The Bhudda Tooth Relic temple in Chinatown was lit up beautifully for Chinese New Year. There were celebrations in the city and at peoples homes.

Leisure time and social activities

In my leisure time I partook in many social activities organized by the university and by students. There were organized parties, a Chinese New Year event, Astronomy events, and many more. The residence I stayed at also arranged events like Dragon boating and Biking on Pulau Ubin, a small Singaporean island. 

On campus there was the option to use all facilities, like the pool, gym, etc. for free. I never figured out how to book a tennis court though. There are also teams that you can join for free and I joined the waterpolo team, and even though I had never done it before I was welcomed heartily. 
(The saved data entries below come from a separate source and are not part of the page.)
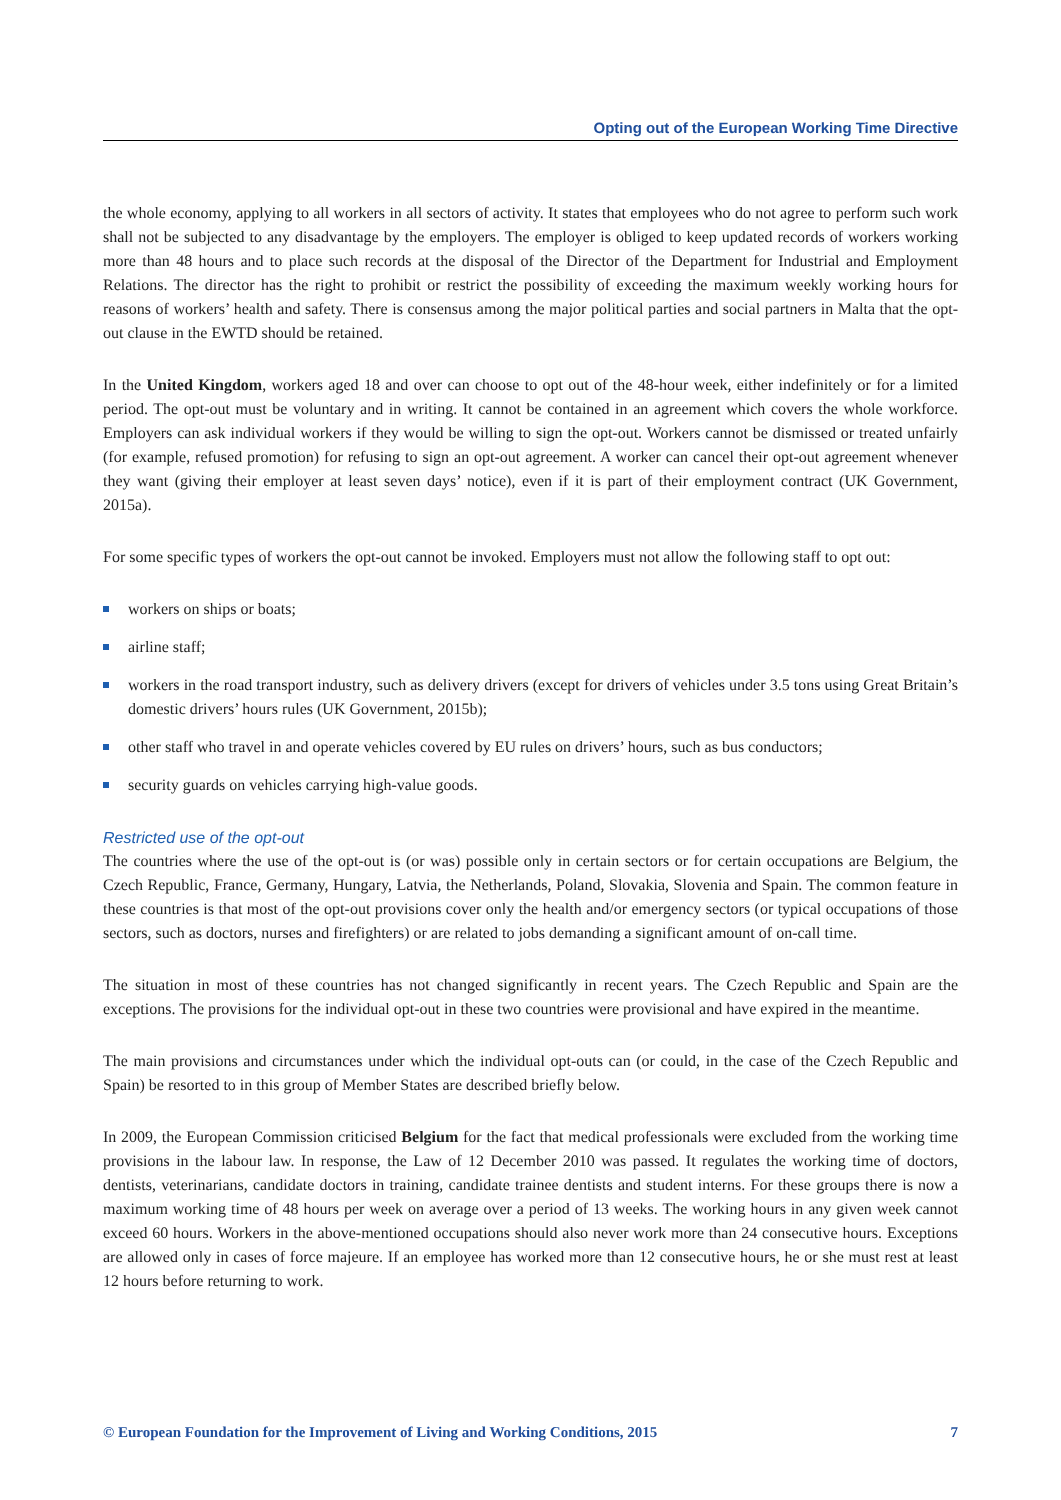Opting out of the European Working Time Directive
the whole economy, applying to all workers in all sectors of activity. It states that employees who do not agree to perform such work shall not be subjected to any disadvantage by the employers. The employer is obliged to keep updated records of workers working more than 48 hours and to place such records at the disposal of the Director of the Department for Industrial and Employment Relations. The director has the right to prohibit or restrict the possibility of exceeding the maximum weekly working hours for reasons of workers’ health and safety. There is consensus among the major political parties and social partners in Malta that the opt-out clause in the EWTD should be retained.
In the United Kingdom, workers aged 18 and over can choose to opt out of the 48-hour week, either indefinitely or for a limited period. The opt-out must be voluntary and in writing. It cannot be contained in an agreement which covers the whole workforce. Employers can ask individual workers if they would be willing to sign the opt-out. Workers cannot be dismissed or treated unfairly (for example, refused promotion) for refusing to sign an opt-out agreement. A worker can cancel their opt-out agreement whenever they want (giving their employer at least seven days’ notice), even if it is part of their employment contract (UK Government, 2015a).
For some specific types of workers the opt-out cannot be invoked. Employers must not allow the following staff to opt out:
workers on ships or boats;
airline staff;
workers in the road transport industry, such as delivery drivers (except for drivers of vehicles under 3.5 tons using Great Britain’s domestic drivers’ hours rules (UK Government, 2015b);
other staff who travel in and operate vehicles covered by EU rules on drivers’ hours, such as bus conductors;
security guards on vehicles carrying high-value goods.
Restricted use of the opt-out
The countries where the use of the opt-out is (or was) possible only in certain sectors or for certain occupations are Belgium, the Czech Republic, France, Germany, Hungary, Latvia, the Netherlands, Poland, Slovakia, Slovenia and Spain. The common feature in these countries is that most of the opt-out provisions cover only the health and/or emergency sectors (or typical occupations of those sectors, such as doctors, nurses and firefighters) or are related to jobs demanding a significant amount of on-call time.
The situation in most of these countries has not changed significantly in recent years. The Czech Republic and Spain are the exceptions. The provisions for the individual opt-out in these two countries were provisional and have expired in the meantime.
The main provisions and circumstances under which the individual opt-outs can (or could, in the case of the Czech Republic and Spain) be resorted to in this group of Member States are described briefly below.
In 2009, the European Commission criticised Belgium for the fact that medical professionals were excluded from the working time provisions in the labour law. In response, the Law of 12 December 2010 was passed. It regulates the working time of doctors, dentists, veterinarians, candidate doctors in training, candidate trainee dentists and student interns. For these groups there is now a maximum working time of 48 hours per week on average over a period of 13 weeks. The working hours in any given week cannot exceed 60 hours. Workers in the above-mentioned occupations should also never work more than 24 consecutive hours. Exceptions are allowed only in cases of force majeure. If an employee has worked more than 12 consecutive hours, he or she must rest at least 12 hours before returning to work.
© European Foundation for the Improvement of Living and Working Conditions, 2015 7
In the city there are also countless leisure activities, from all the hikes (green corridor is a secret gem and Sungai Buloh is a must to see wild crocodiles (and snakes…)), to the hidden culture (Bukit brown cemetary beats skogskyrkogården by miles). From all the food courts to explore, the cultural quarters and the countless events held by marina bay it was difficult getting bored in Singapore. The bigger question was when I had time for all these great things after lab.

One can feel like Raffles (explorer and founder of Singapore) when delving into the overgrown jungle-graveyard. Bukit brown was one of the most unique places to me in Singapore and one that I would not have expected in such an ordered city.


Going on the exchange in Singapore has influenced me in many ways. As a student I experienced an environment with very different work ethics and I learned to adapt to them. I also learned the value of what we have in Sweden. Personally, struggling in the lab made me grow stronger and much more aware of how to run a functional lab and how not to. The exposure to this will hopefully positively shape in my working approaches in the future. 

Generally I enjoyed my time in Singapore tremendously. The people were extremely kind and overjoyed to show me their culture and traditions. There was everything I could wish for: Skyscrapers, Beaches, Jungles, Religions, Foods, all the friends I had and made, and sometimes when the other end of the world was too much to take in, the option to just have some Swedish kanelbullar in Kampong Glam. 

I wish I could go back to Singapore.

The best thing about Singapore is its varitey. From the different cutures and foods to the many different building styles and the interplay between city and nature there is always something in Singapore for everyone.